A product feed or product data feed is a file made up of a list of products and attributes of those products organized so that each product can be displayed, advertised or compared in a unique way. A product feed typically contains a product image, title, product identifier, marketing copy, and product attributes. But, can also contain links to rich media assets such as videos, 3D animations, brochures, product stories, product relations, and reviews, as in the case of Open Icecat, the multilingual open content catalogue.

Product feeds supply the content that is presented on many kinds of e-commerce websites such as webshops, search engines, price comparison websites, affiliate networks, and other similar aggregators of e-commerce information. Product data feeds are generated by manufacturers, online retailers and, in some cases, product information is extracted using web scraping or harvested web harvesting from the online shops website.

==Applications==
While product feeds differ in content and structure, the goal remains the same – deliver high-quality (fresh, relevant, accurate, comprehensive) information so that shoppers can make a buying decision.

Product data feeds are often delivered between manufacturers, distributors and retailers, and are also used within a variety of online marketing channels that help shoppers locate and understand the product they wish to purchase and drive the traffic to the retailers' website.
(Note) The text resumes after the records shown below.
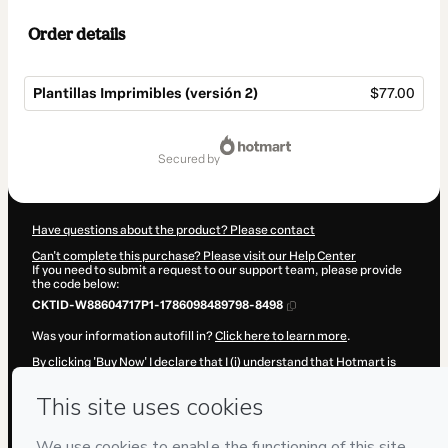
Order details
Plantillas Imprimibles (versión 2)
$77.00
Total
of
secured by
$77.00
Have questions about the product? Please contact
Can't complete this purchase? Please visit our Help Center
If you need to submit a request to our support team, please provide
the code below:
CKTID-W88604717P1-1786098489798-8498
Was your information autofill in?
Click here to learn more
.
By clicking 'Buy Now' I declare that I (i) understand that Hotmart is
processing this order on behalf of
Adriana Becerra Manrique
and has
no responsibility for the content and/or control over it; (ii) agree to
Hotmart’s
Terms of Use
,
Privacy Policy
and
other company policies
and (iii) am of legal age or authorized and accompanied by a legal
guardian.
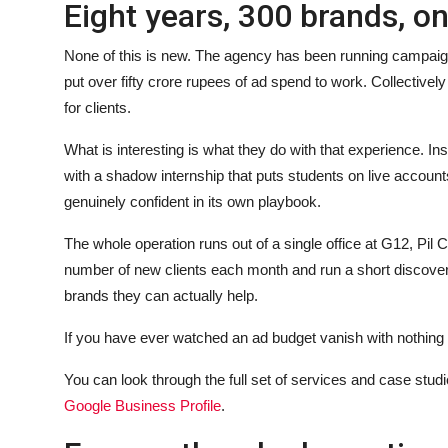
Eight years, 300 brands, o
None of this is new. The agency has been running campai
put over fifty crore rupees of ad spend to work. Collectively
for clients.
What is interesting is what they do with that experience. I
with a shadow internship that puts students on live account
genuinely confident in its own playbook.
The whole operation runs out of a single office at G12, Pil
number of new clients each month and run a short discovery c
brands they can actually help.
If you have ever watched an ad budget vanish with nothing to
You can look through the full set of services and case studie
Google Business Profile
.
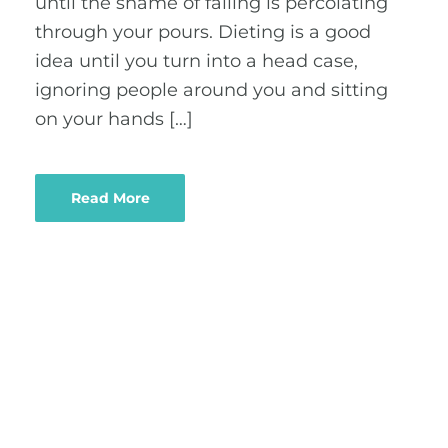
until the shame of failing is percolating
through your pours. Dieting is a good
idea until you turn into a head case,
ignoring people around you and sitting
on your hands […]
Read More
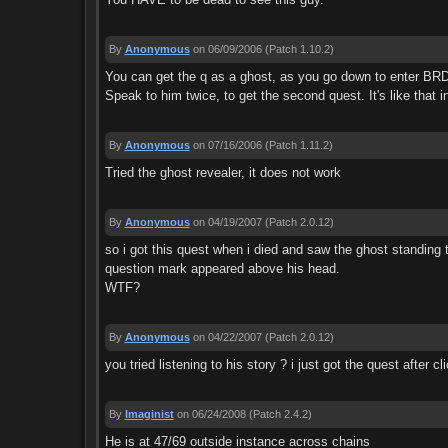
By
Anonymous
on 06/09/2006
(Patch 1.10.2)
You can get the q as a ghost, as you go down to enter BRD
Speak to him twice, to get the second quest. It's like that i
By
Anonymous
on 07/16/2006
(Patch 1.11.2)
Tried the ghost revealer, it does not work
By
Anonymous
on 04/19/2007
(Patch 2.0.12)
so i got this quest when i died and saw the ghost standing t
question mark appeared above his head.
WTF?
By
Anonymous
on 04/22/2007
(Patch 2.0.12)
you tried listening to his story ? i just got the quest after 
By
Imaginist
on 06/24/2008
(Patch 2.4.2)
He is at 47/69 outside instance across chains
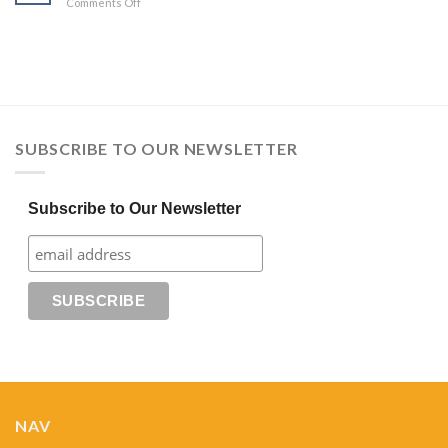
on
Comments Off
Discover
You
Course
SUBSCRIBE TO OUR NEWSLETTER
Subscribe to Our Newsletter
NAV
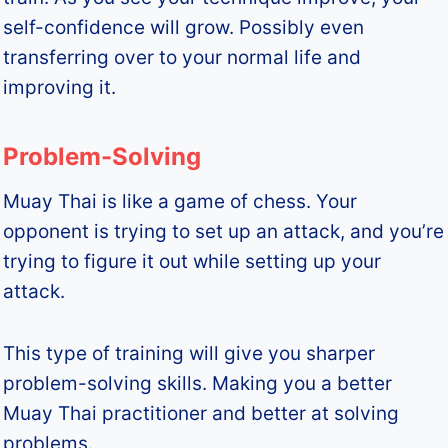
self-confidence will grow. Possibly even
transferring over to your normal life and
improving it.
Problem-Solving
Muay Thai is like a game of chess. Your
opponent is trying to set up an attack, and you’re
trying to figure it out while setting up your
attack.
This type of training will give you sharper
problem-solving skills. Making you a better
Muay Thai practitioner and better at solving
problems.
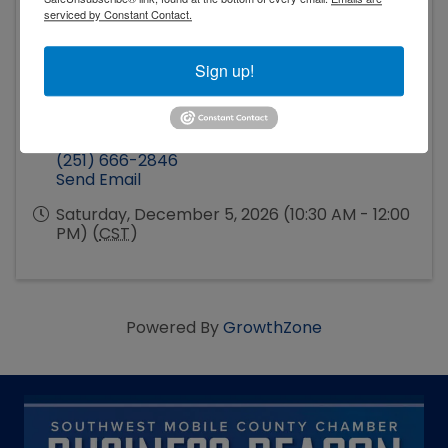
serviced by Constant Contact.
Sign up!
Event Contact
Hope Driskell
(251) 666-2846
Send Email
Saturday, December 5, 2026 (10:30 AM - 12:00
PM) (
CST
)
Powered By
GrowthZone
These marketing channels include:

1. Price comparison websites – Feeds are the product descriptive content needed to run sites that compare pricing (price comparison websites), attributes (mostly in vertical search portals) and availability.
2. Paid search affiliates – PPC campaigns use API's that receive a range of attributes within product feeds to determine campaign keywords and bidding.
3. Affiliate networks – affiliate networks funnel products though their platforms from merchants to affiliates.
4. Marketplaces – receive product feeds from their merchants (eBay and Amazon for example).
5. Social Networks - can accept product feeds from merchants to list products (Facebook, Instagram, Pinterest for example).

==Feed formats==
- After announcing the importance of quality product data feeds, Google has updated its feed requirements.
- Other product listing sites use proprietary formats that are either plain text or XML format.
- Emerging RDF format: Semantic web standards such as RDF are taking root. It is expected product feed will soon adopt this new web standard.